▶ Activity: Copy each entry below verbatim. Skip the pictures.

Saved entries

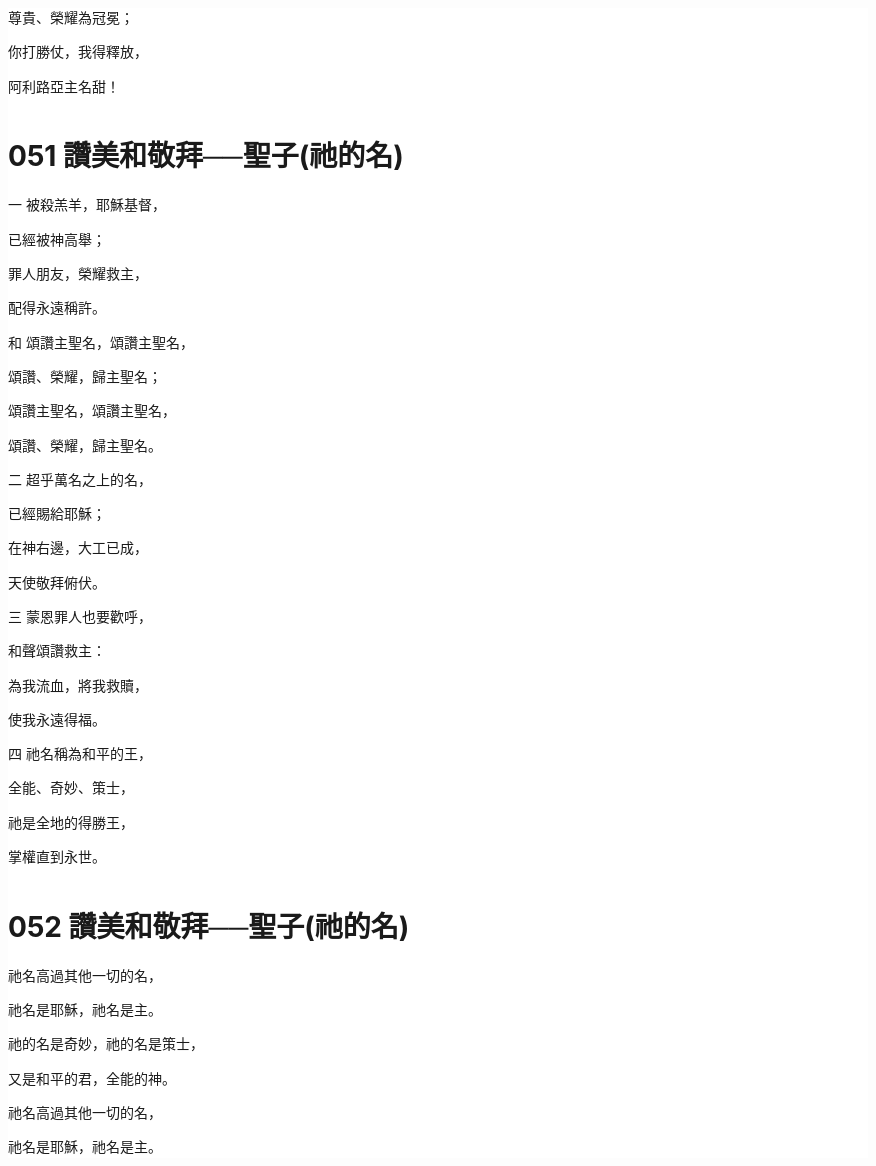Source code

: 尊貴、榮耀為冠冕；

你打勝仗，我得釋放，

阿利路亞主名甜！

# 051 讚美和敬拜──聖子(祂的名)

一 被殺羔羊，耶穌基督，

已經被神高舉；

罪人朋友，榮耀救主，

配得永遠稱許。

和 頌讚主聖名，頌讚主聖名，

頌讚、榮耀，歸主聖名；

頌讚主聖名，頌讚主聖名，

頌讚、榮耀，歸主聖名。

二 超乎萬名之上的名，

已經賜給耶穌；

在神右邊，大工已成，

天使敬拜俯伏。

三 蒙恩罪人也要歡呼，

和聲頌讚救主：

為我流血，將我救贖，

使我永遠得福。

四 祂名稱為和平的王，

全能、奇妙、策士，

祂是全地的得勝王，

掌權直到永世。

# 052 讚美和敬拜──聖子(祂的名)

祂名高過其他一切的名，

祂名是耶穌，祂名是主。

祂的名是奇妙，祂的名是策士，

又是和平的君，全能的神。

祂名高過其他一切的名，

祂名是耶穌，祂名是主。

▶ Answer below:
Source code

: 尊貴、榮耀為冠冕；

你打勝仗，我得釋放，

阿利路亞主名甜！

# 051 讚美和敬拜──聖子(祂的名)

一 被殺羔羊，耶穌基督，

已經被神高舉；

罪人朋友，榮耀救主，

配得永遠稱許。

和 頌讚主聖名，頌讚主聖名，

頌讚、榮耀，歸主聖名；

頌讚主聖名，頌讚主聖名，

頌讚、榮耀，歸主聖名。

二 超乎萬名之上的名，

已經賜給耶穌；

在神右邊，大工已成，

天使敬拜俯伏。

三 蒙恩罪人也要歡呼，

和聲頌讚救主：

為我流血，將我救贖，

使我永遠得福。

四 祂名稱為和平的王，

全能、奇妙、策士，

祂是全地的得勝王，

掌權直到永世。

# 052 讚美和敬拜──聖子(祂的名)

祂名高過其他一切的名，

祂名是耶穌，祂名是主。

祂的名是奇妙，祂的名是策士，

又是和平的君，全能的神。

祂名高過其他一切的名，

祂名是耶穌，祂名是主。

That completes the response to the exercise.